Bilim insanlarının raporu üç yıldır Şili adli makamlarının önünde bekliyordu. Bu arada savcılar, doktorlar, hemşire, diplomat ve siyasetçinin yanı sıra, Neruda'yı hayatının son günlerinde gören arkadaşlarıyla da görüştü.
Bakan Gajardo: Doğal olmayan bir ölüm
Sosyalist başkan Salvador Allende'nin yakın arkadaşı Neruda'nın ölümü üzerinden geçen 52 yıl sonra Şili Adalet Bakanı Jaime Gajardo 17 Nisan günü kamuoyunun önüne yeni bir raporla çıktı. Bakan Gajardo, adli tıp kurumunun Neruda’nın kemiklerinde “olağandışı toksik madde konsantrasyonu” tespit edildiğini açıkladı. Bakan, bu bulguların Neruda’nın resmi kayıtlardaki prostat kanseri nedeniyle öldüğü tezini çürüttüğünü ve “doğal olmayan bir ölüm” ihtimalini güçlendirdiğine dikkat çekti.
Bakan Gajardo, “Hakikat ve adalet arayışımız devam edecek” diyerek yeni adli testlerin planlandığını da belirtti. “Víctor Jara’nın elleri kırılırken, Neruda’ya da benzer bir muamele yapılmış olabilir” diyerek dönemin vahşetini hatırlattı.
Neruda’nın yeğeni: Amcam öldürüldü
La Tercera Gazetesi’nin haberine göre Neruda’nın yeğeni Josefina Reyes Salas, “Bu bulgular, amcamın devlet ajanları tarafından öldürüldüğünü doğruluyor” dedi ve soruşturmanın derinleştirilmesini talep etti.
Eski başkan da zehirlenmişti
Araştırmalar, Şili ordusunun darbe öncesi kimyasal ve biyolojik silahlar geliştirdiğini, sarin gazı ve botulinum toksini gibi maddelerin sosyalistleri ve muhalifleri ortadan kaldırmak için kullanıldığını ortaya koyuyor.
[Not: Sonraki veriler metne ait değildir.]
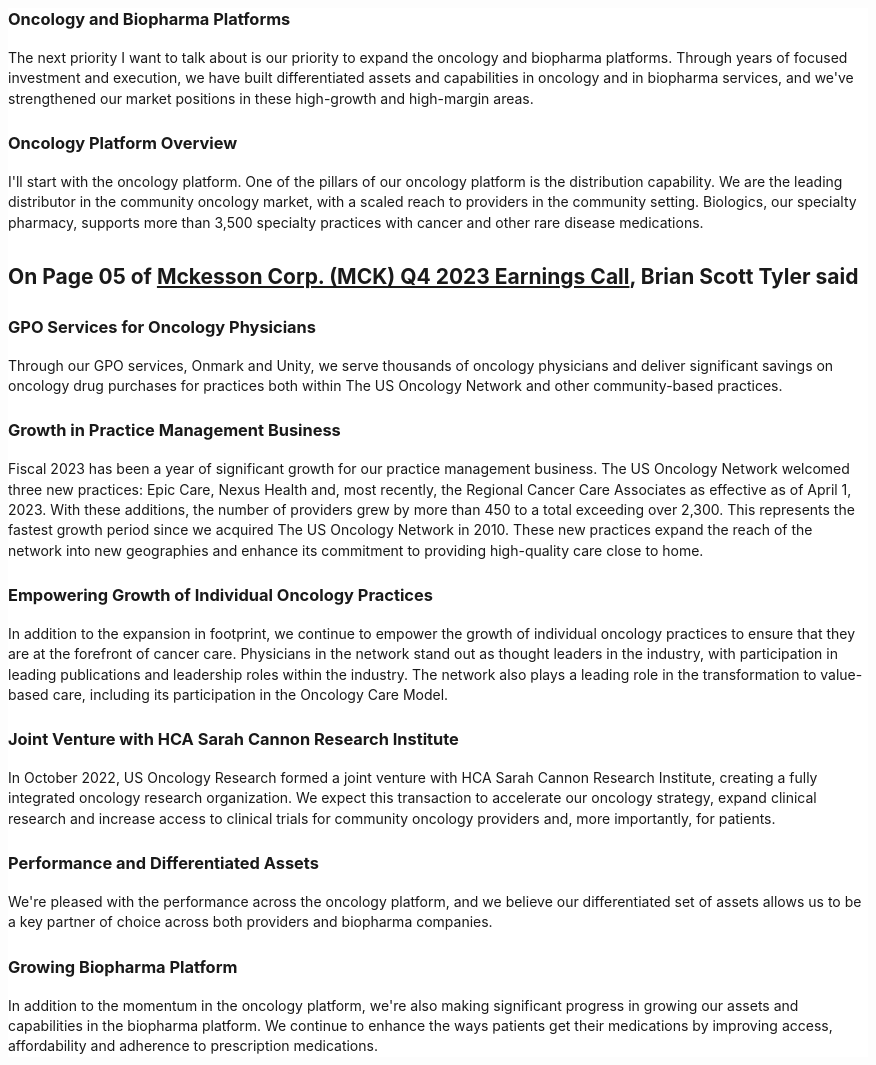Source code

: ### Oncology and Biopharma Platforms

The next priority I want to talk about is our priority to expand the oncology and biopharma platforms. Through years of focused investment and execution, we have built differentiated assets and capabilities in oncology and in biopharma services, and we've strengthened our market positions in these high-growth and high-margin areas.

### Oncology Platform Overview

I'll start with the oncology platform. One of the pillars of our oncology platform is the distribution capability. We are the leading distributor in the community oncology market, with a scaled reach to providers in the community setting. Biologics, our specialty pharmacy, supports more than 3,500 specialty practices with cancer and other rare disease medications.
## On Page 05 of [Mckesson Corp. (MCK) Q4 2023 Earnings Call](https://s24.q4cdn.com/128197368/files/doc_financials/2023/q4/230508-MCK-Q4FY23-Earnings-Call-Transcript.pdf), Brian Scott Tyler said

### GPO Services for Oncology Physicians
Through our GPO services, Onmark and Unity, we serve thousands of oncology physicians and deliver significant savings on oncology drug purchases for practices both within The US Oncology Network and other community-based practices.

### Growth in Practice Management Business
Fiscal 2023 has been a year of significant growth for our practice management business. The US Oncology Network welcomed three new practices: Epic Care, Nexus Health and, most recently, the Regional Cancer Care Associates as effective as of April 1, 2023. With these additions, the number of providers grew by more than 450 to a total exceeding over 2,300. This represents the fastest growth period since we acquired The US Oncology Network in 2010. These new practices expand the reach of the network into new geographies and enhance its commitment to providing high-quality care close to home.

### Empowering Growth of Individual Oncology Practices
In addition to the expansion in footprint, we continue to empower the growth of individual oncology practices to ensure that they are at the forefront of cancer care. Physicians in the network stand out as thought leaders in the industry, with participation in leading publications and leadership roles within the industry. The network also plays a leading role in the transformation to value-based care, including its participation in the Oncology Care Model.

### Joint Venture with HCA Sarah Cannon Research Institute
In October 2022, US Oncology Research formed a joint venture with HCA Sarah Cannon Research Institute, creating a fully integrated oncology research organization. We expect this transaction to accelerate our oncology strategy, expand clinical research and increase access to clinical trials for community oncology providers and, more importantly, for patients.

### Performance and Differentiated Assets
We're pleased with the performance across the oncology platform, and we believe our differentiated set of assets allows us to be a key partner of choice across both providers and biopharma companies.

### Growing Biopharma Platform
In addition to the momentum in the oncology platform, we're also making significant progress in growing our assets and capabilities in the biopharma platform. We continue to enhance the ways patients get their medications by improving access, affordability and adherence to prescription medications.
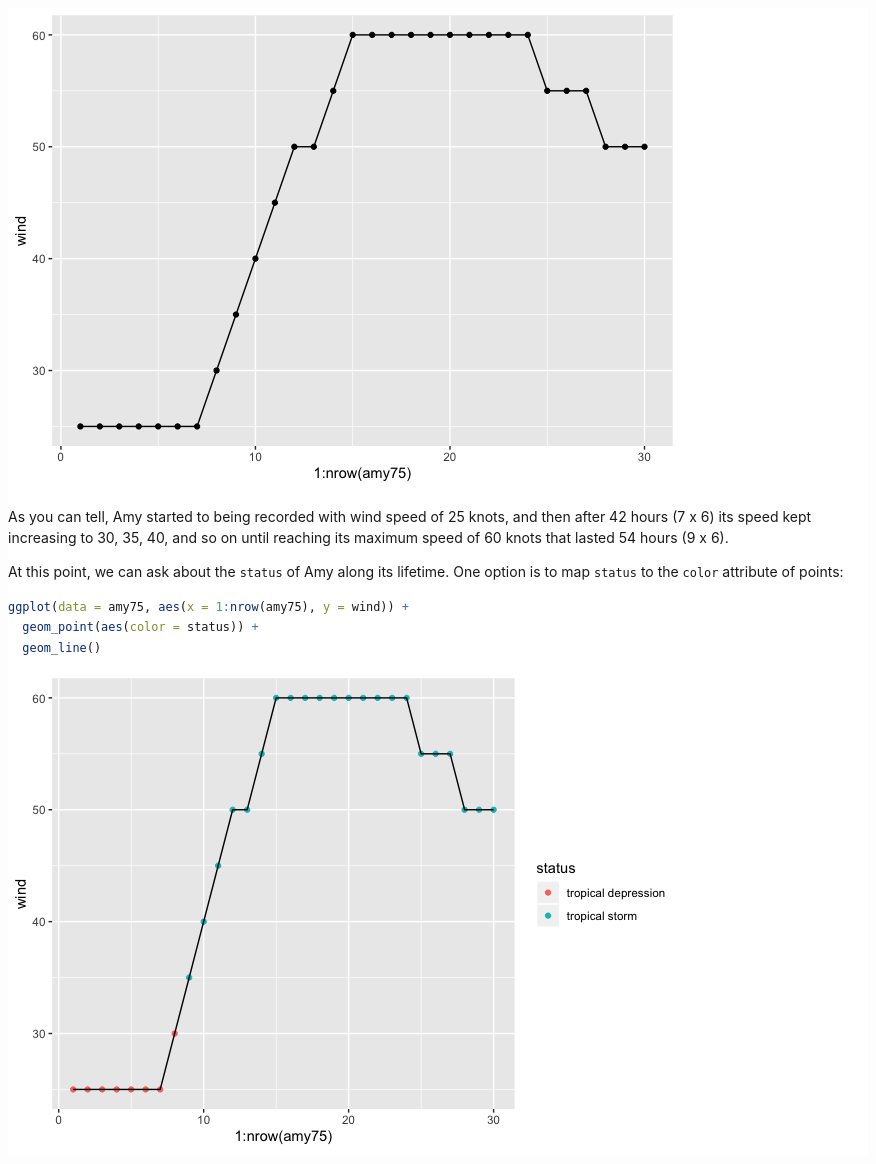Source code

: ![](806-edss-day2-part1_files/figure-gfm/unnamed-chunk-29-1.png)

As you can tell, Amy started to being recorded with wind speed of 25
knots, and then after 42 hours (7 x 6) its speed kept increasing to 30,
35, 40, and so on until reaching its maximum speed of 60 knots that
lasted 54 hours (9 x 6).

At this point, we can ask about the `status` of Amy along its lifetime.
One option is to map `status` to the `color` attribute of points:

``` r
ggplot(data = amy75, aes(x = 1:nrow(amy75), y = wind)) +
  geom_point(aes(color = status)) + 
  geom_line()
```

![](806-edss-day2-part1_files/figure-gfm/unnamed-chunk-30-1.png)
Brezilya’daki Butantan Enstitüsü’nde üretilen toksinlerin diplomatik kargoyla Şili’ye taşındığına dair bulgular, cinayet iddialarını güçlendiriyor.
Aynı klinikte, 1982’de eski başkan Eduardo Frei Montalva’nın da zehirlenme şüphesiyle ölmesi, Neruda davasındaki karanlık noktaları daha da belirginleştiriyor. Her iki olayda tespit edilen toksin izlerinin benzerliği, diktatörlük döneminde siyasi muhaliflere karşı kimyasal silah kullanıldığı tezini destekliyor.
Neruda’nın son günleri
Neruda'nın eşi Matilde Urrutia ise hiçbir zaman onun öldürüldüğünü iddia etmedi. Ancak eşinin bu kadar çabuk öleceğini tahmin etmediğini ve doktorların kendisine en az altı yıl daha yaşayabileceğini söylediğini belirtti. Urrutia, Neruda'nın, darbenin siyasi olarak savunduğu her şeyi yok ettiğini gördükten sonra kırık bir kalpten öldüğüne inanıyordu.